Identifiers
- Symbol: HOOK
- Pfam: PF05622
- InterPro: IPR008636

Available protein structures:
- PDB: IPR008636 PF05622 (ECOD; PDBsum)
- AlphaFold: IPR008636; PF05622;

= Hook protein =

Family of evolutionarily related proteins

HOOK is a family of evolutionarily related proteins. This family consists of several HOOK1, 2 and 3 proteins from different eukaryotic organisms.
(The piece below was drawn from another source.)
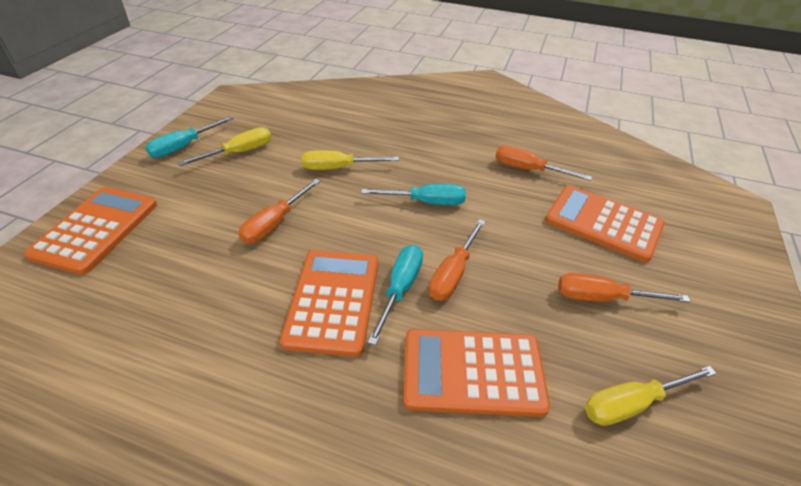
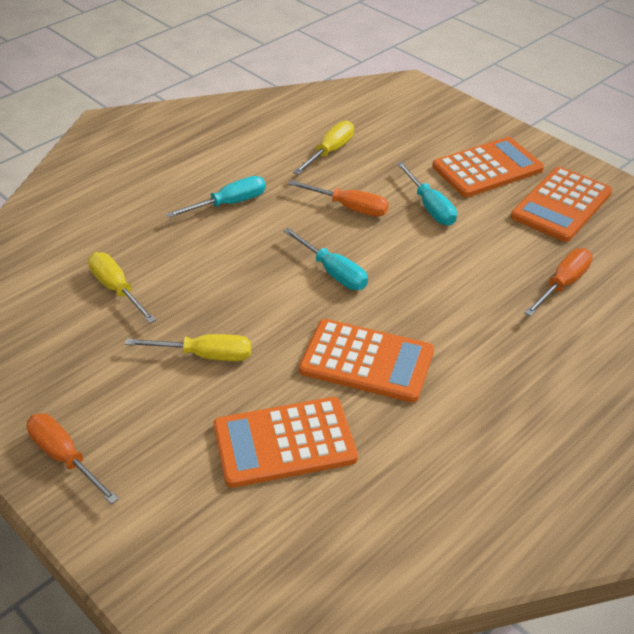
orange screwdriver: [238,179,320,244] [429,219,486,301] [495,145,592,181] [558,273,690,302] = 4 -> [26,413,119,504] [288,180,389,217] [524,248,593,316] = 3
The different members of the human gene family are HOOK1, HOOK2 and HOOK3. Different domains have been identified in the three human HOOK proteins, and it was demonstrated that the highly conserved N-terminal domain mediates attachment to microtubules, whereas the central coiled coil motif mediates homodimerization and the more divergent C-terminal domains are involved in binding to specific organelles (organelle-binding domains). It has been demonstrated that endogenous HOOK3 binds to Golgi membranes, whereas both HOOK1 and HOOK2 are localised to discrete but unidentified cellular structures. In mice the Hook1 gene is predominantly expressed in the testis. Hook1 function is necessary for the correct positioning of microtubular structures within the haploid germ cell. Disruption of Hook1 function in mice causes abnormal sperm head shape and fragile attachment of the flagellum to the sperm head.